> _Exercise aim_
Copy the data from the line containing "What is the total" through the line containing "Rank the series", including both of those lines. Leave out the pictures.

> _Given records_
──────

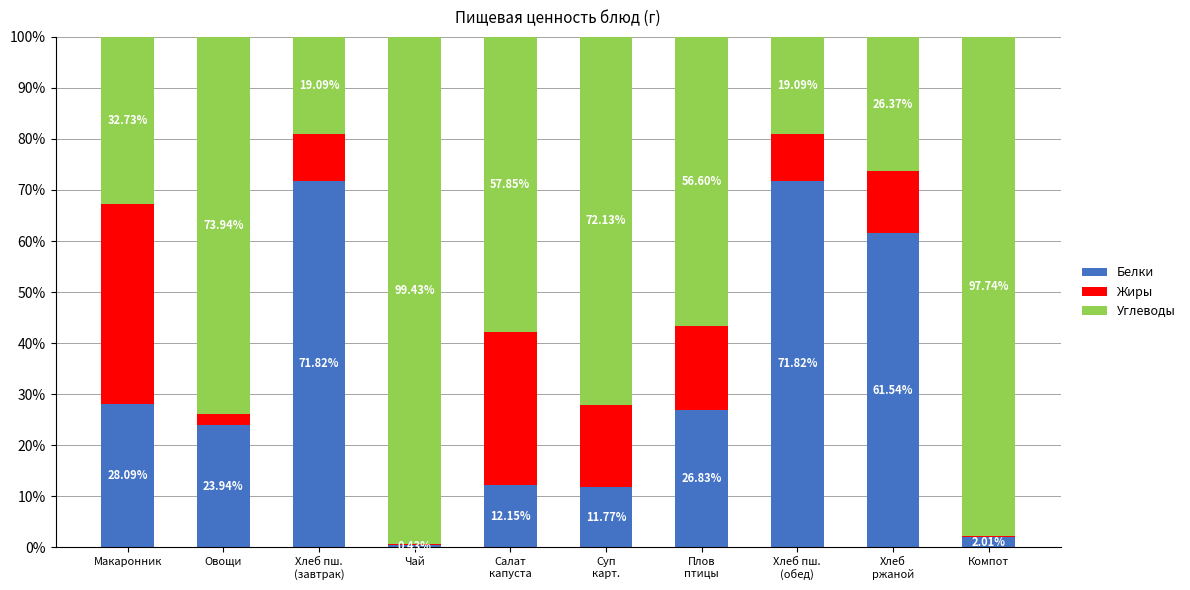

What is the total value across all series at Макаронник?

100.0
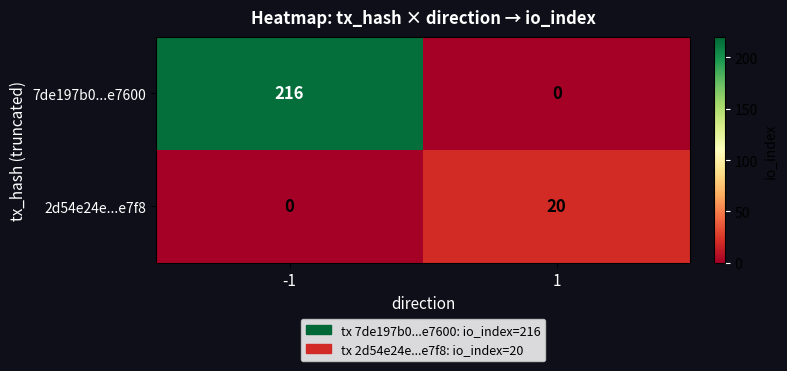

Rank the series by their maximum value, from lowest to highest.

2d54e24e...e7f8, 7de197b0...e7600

──────

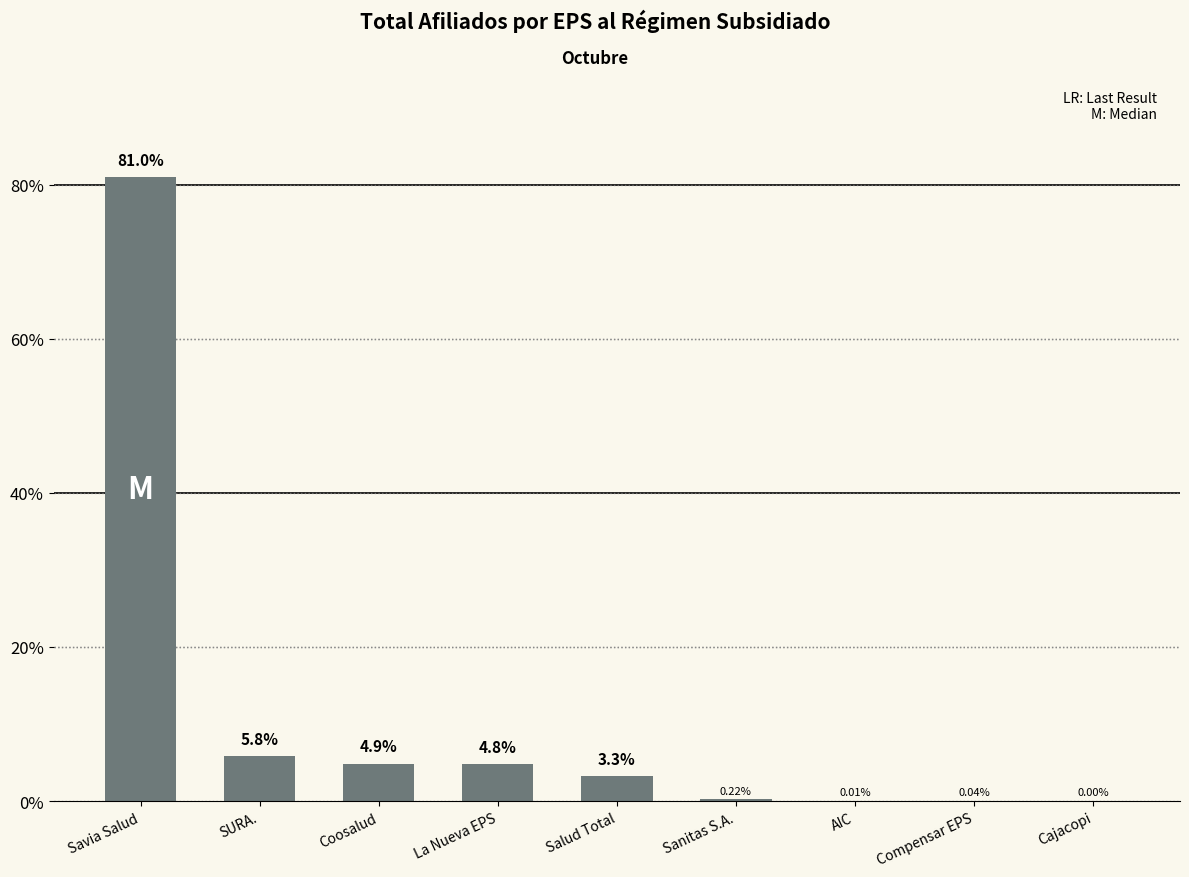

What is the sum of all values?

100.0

──────

> _Solution_
What is the total value across all series at Макаронник?

100.0

Rank the series by their maximum value, from lowest to highest.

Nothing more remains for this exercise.